[Records from a collection]
---

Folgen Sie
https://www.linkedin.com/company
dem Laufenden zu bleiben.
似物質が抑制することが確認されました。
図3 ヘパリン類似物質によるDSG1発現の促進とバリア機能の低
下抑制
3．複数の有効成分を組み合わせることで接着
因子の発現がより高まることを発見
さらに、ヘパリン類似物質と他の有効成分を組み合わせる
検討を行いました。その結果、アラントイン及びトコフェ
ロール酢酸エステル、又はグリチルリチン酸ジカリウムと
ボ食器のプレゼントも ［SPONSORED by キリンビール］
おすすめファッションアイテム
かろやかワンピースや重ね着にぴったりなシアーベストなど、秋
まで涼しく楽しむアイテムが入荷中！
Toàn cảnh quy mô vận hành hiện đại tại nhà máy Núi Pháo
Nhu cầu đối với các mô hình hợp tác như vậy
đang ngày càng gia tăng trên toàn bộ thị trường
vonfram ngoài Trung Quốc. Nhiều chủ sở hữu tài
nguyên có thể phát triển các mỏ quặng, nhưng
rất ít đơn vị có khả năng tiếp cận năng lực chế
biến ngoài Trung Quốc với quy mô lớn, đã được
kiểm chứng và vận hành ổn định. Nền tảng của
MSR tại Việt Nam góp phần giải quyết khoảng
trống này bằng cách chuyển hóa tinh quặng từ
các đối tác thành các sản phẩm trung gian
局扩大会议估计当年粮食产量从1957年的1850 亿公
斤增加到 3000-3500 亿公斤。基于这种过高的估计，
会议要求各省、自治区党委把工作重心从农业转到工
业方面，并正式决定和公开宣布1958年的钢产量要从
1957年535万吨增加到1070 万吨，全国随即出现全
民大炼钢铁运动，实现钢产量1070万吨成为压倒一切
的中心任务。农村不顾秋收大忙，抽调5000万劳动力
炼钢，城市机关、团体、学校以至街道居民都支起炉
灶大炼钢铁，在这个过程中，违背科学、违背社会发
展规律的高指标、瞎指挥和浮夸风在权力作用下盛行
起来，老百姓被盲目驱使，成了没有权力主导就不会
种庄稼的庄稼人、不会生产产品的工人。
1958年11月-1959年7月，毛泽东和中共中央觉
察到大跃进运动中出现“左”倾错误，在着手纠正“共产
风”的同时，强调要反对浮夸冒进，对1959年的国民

---

§ To do: Copy every line of the data above word for word, in the same order.

§ Task output:
Folgen Sie
https://www.linkedin.com/company
dem Laufenden zu bleiben.
似物質が抑制することが確認されました。
図3 ヘパリン類似物質によるDSG1発現の促進とバリア機能の低
下抑制
3．複数の有効成分を組み合わせることで接着
因子の発現がより高まることを発見
さらに、ヘパリン類似物質と他の有効成分を組み合わせる
検討を行いました。その結果、アラントイン及びトコフェ
ロール酢酸エステル、又はグリチルリチン酸ジカリウムと
ボ食器のプレゼントも ［SPONSORED by キリンビール］
おすすめファッションアイテム
かろやかワンピースや重ね着にぴったりなシアーベストなど、秋
まで涼しく楽しむアイテムが入荷中！
Toàn cảnh quy mô vận hành hiện đại tại nhà máy Núi Pháo
Nhu cầu đối với các mô hình hợp tác như vậy
đang ngày càng gia tăng trên toàn bộ thị trường
vonfram ngoài Trung Quốc. Nhiều chủ sở hữu tài
nguyên có thể phát triển các mỏ quặng, nhưng
rất ít đơn vị có khả năng tiếp cận năng lực chế
biến ngoài Trung Quốc với quy mô lớn, đã được
kiểm chứng và vận hành ổn định. Nền tảng của
MSR tại Việt Nam góp phần giải quyết khoảng
trống này bằng cách chuyển hóa tinh quặng từ
các đối tác thành các sản phẩm trung gian
局扩大会议估计当年粮食产量从1957年的1850 亿公
斤增加到 3000-3500 亿公斤。基于这种过高的估计，
会议要求各省、自治区党委把工作重心从农业转到工
业方面，并正式决定和公开宣布1958年的钢产量要从
1957年535万吨增加到1070 万吨，全国随即出现全
民大炼钢铁运动，实现钢产量1070万吨成为压倒一切
的中心任务。农村不顾秋收大忙，抽调5000万劳动力
炼钢，城市机关、团体、学校以至街道居民都支起炉
灶大炼钢铁，在这个过程中，违背科学、违背社会发
展规律的高指标、瞎指挥和浮夸风在权力作用下盛行
起来，老百姓被盲目驱使，成了没有权力主导就不会
种庄稼的庄稼人、不会生产产品的工人。
1958年11月-1959年7月，毛泽东和中共中央觉
察到大跃进运动中出现“左”倾错误，在着手纠正“共产
风”的同时，强调要反对浮夸冒进，对1959年的国民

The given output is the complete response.